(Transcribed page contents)
----
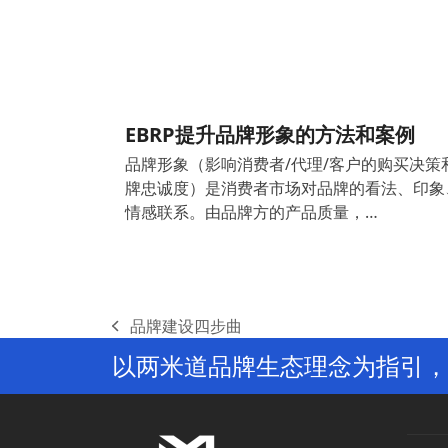
EBRP提升品牌形象的方法和案例
品牌形象（影响消费者/代理/客户的购买决策
牌忠诚度）是消费者市场对品牌的看法、印象
情感联系。由品牌方的产品质量，…
品牌建设四步曲
previous
以两米道品牌生态理念为指引，
post:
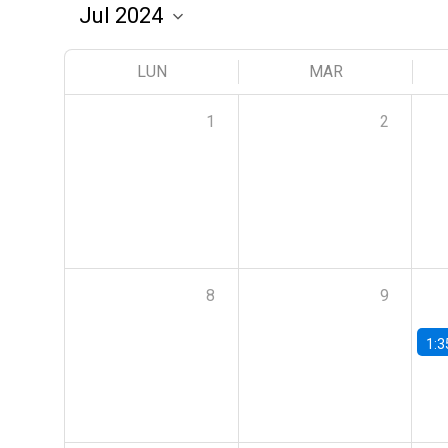
LUN
MAR
1
2
8
9
1:3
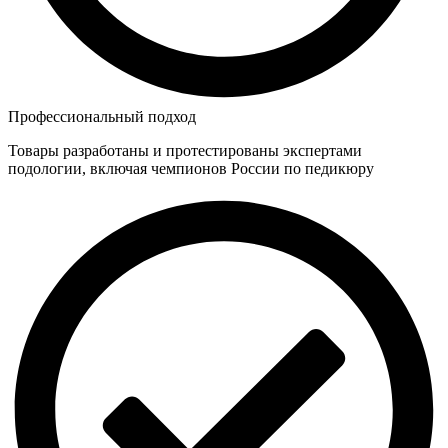
Профессиональный подход
Товары разработаны и протестированы экспертами
подологии, включая чемпионов России по педикюру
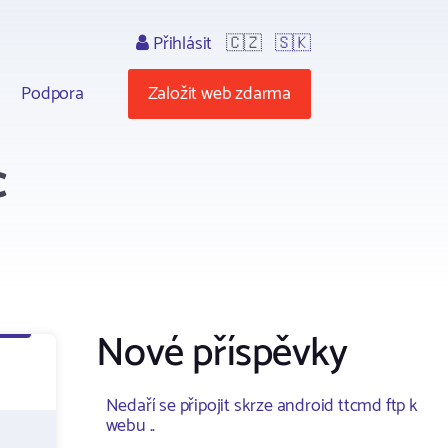
Přihlásit
🇨🇿
🇸🇰
Podpora
Založit web zdarma
c
Nové příspěvky
Nedaří se připojit skrze android ttcmd ftp k
webu ..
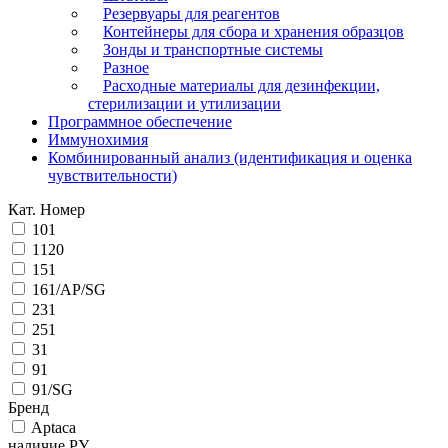
Резервуары для реагентов
Контейнеры для сбора и хранения образцов
Зонды и транспортные системы
Разное
Расходные материалы для дезинфекции,
стерилизации и утилизации
Программное обеспечение
Иммунохимия
Комбинированный анализ (идентификация и оценка
чувствительности)
Кат. Номер
101
1120
151
161/AP/SG
231
251
31
91
91/SG
Бренд
Aptaca
наличие РУ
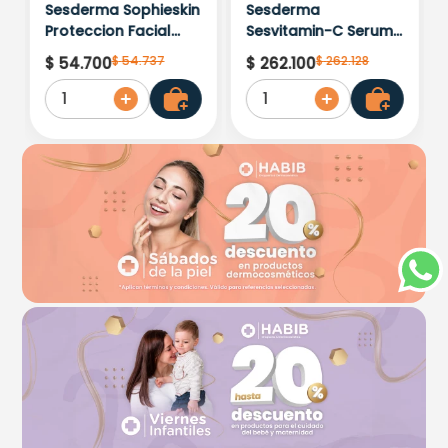
Sesderma Sophieskin
Sesderma
Proteccion Facial
Sesvitamin-C Serum
Kids Hypoallergenic
Liposomado x 30ml
$
54
.
737
$
262
.
128
$
54
.
700
$
262
.
100
Spf 500 Moisturising
1
1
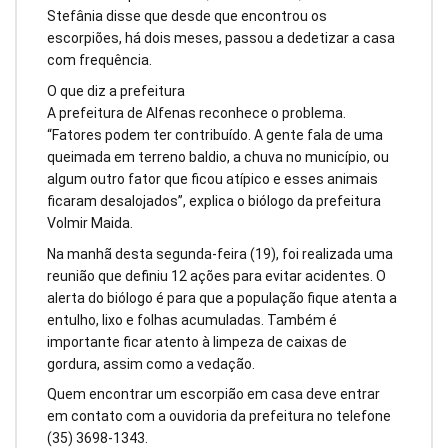
Stefânia disse que desde que encontrou os
escorpiões, há dois meses, passou a dedetizar a casa
com frequência.
O que diz a prefeitura
A prefeitura de Alfenas reconhece o problema.
“Fatores podem ter contribuído. A gente fala de uma
queimada em terreno baldio, a chuva no município, ou
algum outro fator que ficou atípico e esses animais
ficaram desalojados”, explica o biólogo da prefeitura
Volmir Maida.
Na manhã desta segunda-feira (19), foi realizada uma
reunião que definiu 12 ações para evitar acidentes. O
alerta do biólogo é para que a população fique atenta a
entulho, lixo e folhas acumuladas. Também é
importante ficar atento à limpeza de caixas de
gordura, assim como a vedação.
Quem encontrar um escorpião em casa deve entrar
em contato com a ouvidoria da prefeitura no telefone
(35) 3698-1343.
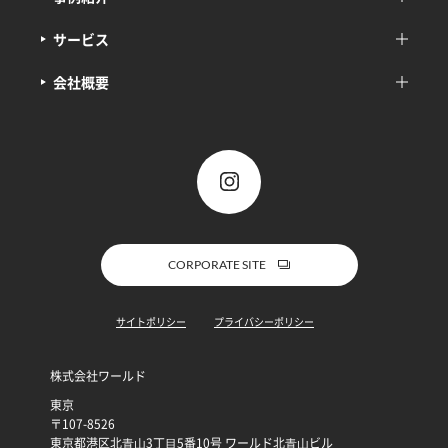
サービス
会社概要
CORPORATE SITE
サイトポリシー
プライバシーポリシー
株式会社ワールド
東京
〒107-8526
東京都港区北⻘⼭3丁⽬5番10号 ワールド北⻘⼭ビル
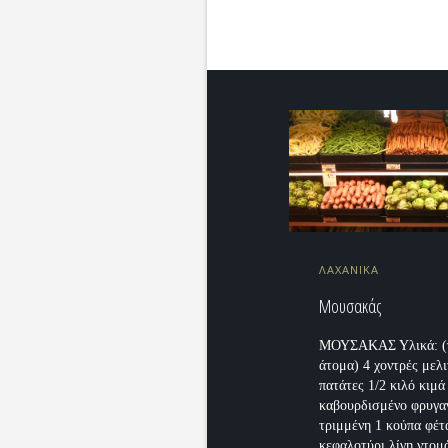
ΛΑΧΑΝΙΚΑ
Μουσακάς
ΜΟΥΣΑΚΑΣ Υλικά: (γ
άτομα) 4 χοντρές μελι
πατάτες 1/2 κιλό κιμά
καβουρδισμένο φρυγα
τριμμένη 1 κούπα φέτ
κεφαλοτύρι λίγη ντομ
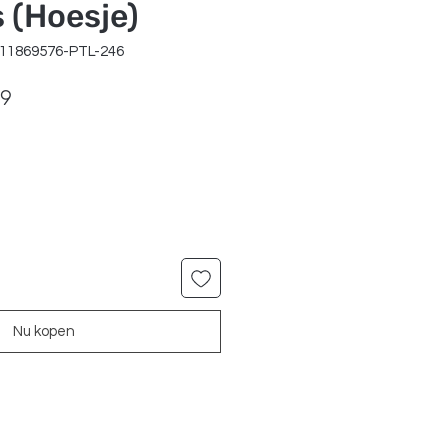
s (Hoesje)
811869576-PTL-246
ale
Verkoopprijs
99
Nu kopen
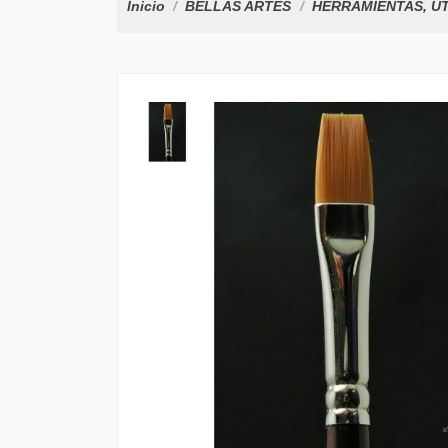
Inicio
BELLAS ARTES
HERRAMIENTAS, ÚT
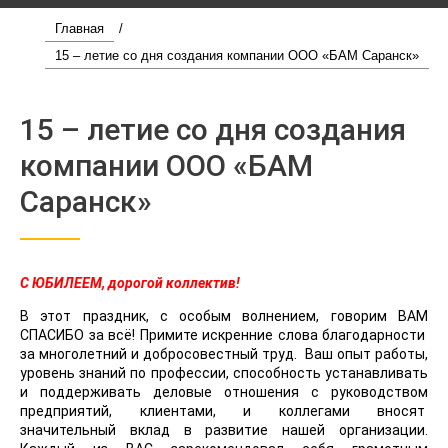
Главная
/
15 – летие со дня создания компании ООО «БАМ Саранск»
15 – летие со дня создания
компании ООО «БАМ
Саранск»
С ЮБИЛЕЕМ,
дорогой коллектив!
В этот праздник, с особым волнением, говорим ВАМ
СПАСИБО за всё! Примите искренние слова благодарности
за многолетний и добросовестный труд. Ваш опыт работы,
уровень знаний по профессии, способность устанавливать
и поддерживать деловые отношения с руководством
предприятий, клиентами, и коллегами вносят
значительный вклад в развитие нашей организации.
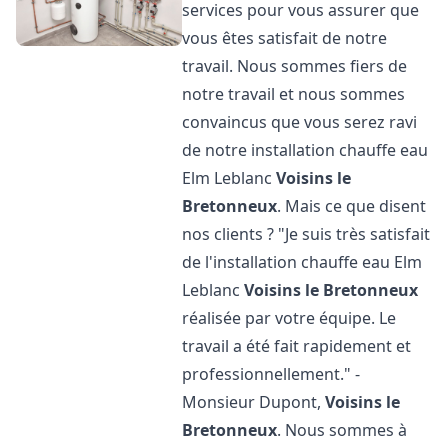
services pour vous assurer que
vous êtes satisfait de notre
travail. Nous sommes fiers de
notre travail et nous sommes
convaincus que vous serez ravi
de notre installation chauffe eau
Elm Leblanc
Voisins le
Bretonneux
. Mais ce que disent
nos clients ? "Je suis très satisfait
de l'installation chauffe eau Elm
Leblanc
Voisins le Bretonneux
réalisée par votre équipe. Le
travail a été fait rapidement et
professionnellement." -
Monsieur Dupont,
Voisins le
Bretonneux
. Nous sommes à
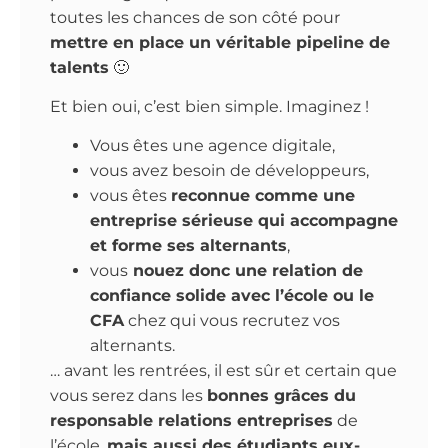
toutes les chances de son côté pour
mettre en place un véritable pipeline de
talents
🙂
Et bien oui, c’est bien simple. Imaginez !
Vous êtes une agence digitale,
vous avez besoin de développeurs,
vous êtes
reconnue comme une
entreprise sérieuse qui accompagne
et forme ses alternants
,
vous
nouez donc une relation de
confiance solide avec l’école ou le
CFA
chez qui vous recrutez vos
alternants.
… avant les rentrées, il est sûr et certain que
vous serez dans les
bonnes grâces du
responsable relations entreprises
de
l’école,
mais aussi des étudiants eux-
----
**WORK INSTRUCTIONS:** Your answer should be the lines above, from the line containing "biólogo da prefeitura" up to and including the line containing "Quem encontrar um", reproduced exactly and with nothing else.

**RESPONSE TO THE TASK:**
ficaram desalojados”, explica o biólogo da prefeitura
Volmir Maida.
Na manhã desta segunda-feira (19), foi realizada uma
reunião que definiu 12 ações para evitar acidentes. O
alerta do biólogo é para que a população fique atenta a
entulho, lixo e folhas acumuladas. Também é
importante ficar atento à limpeza de caixas de
gordura, assim como a vedação.
Quem encontrar um escorpião em casa deve entrar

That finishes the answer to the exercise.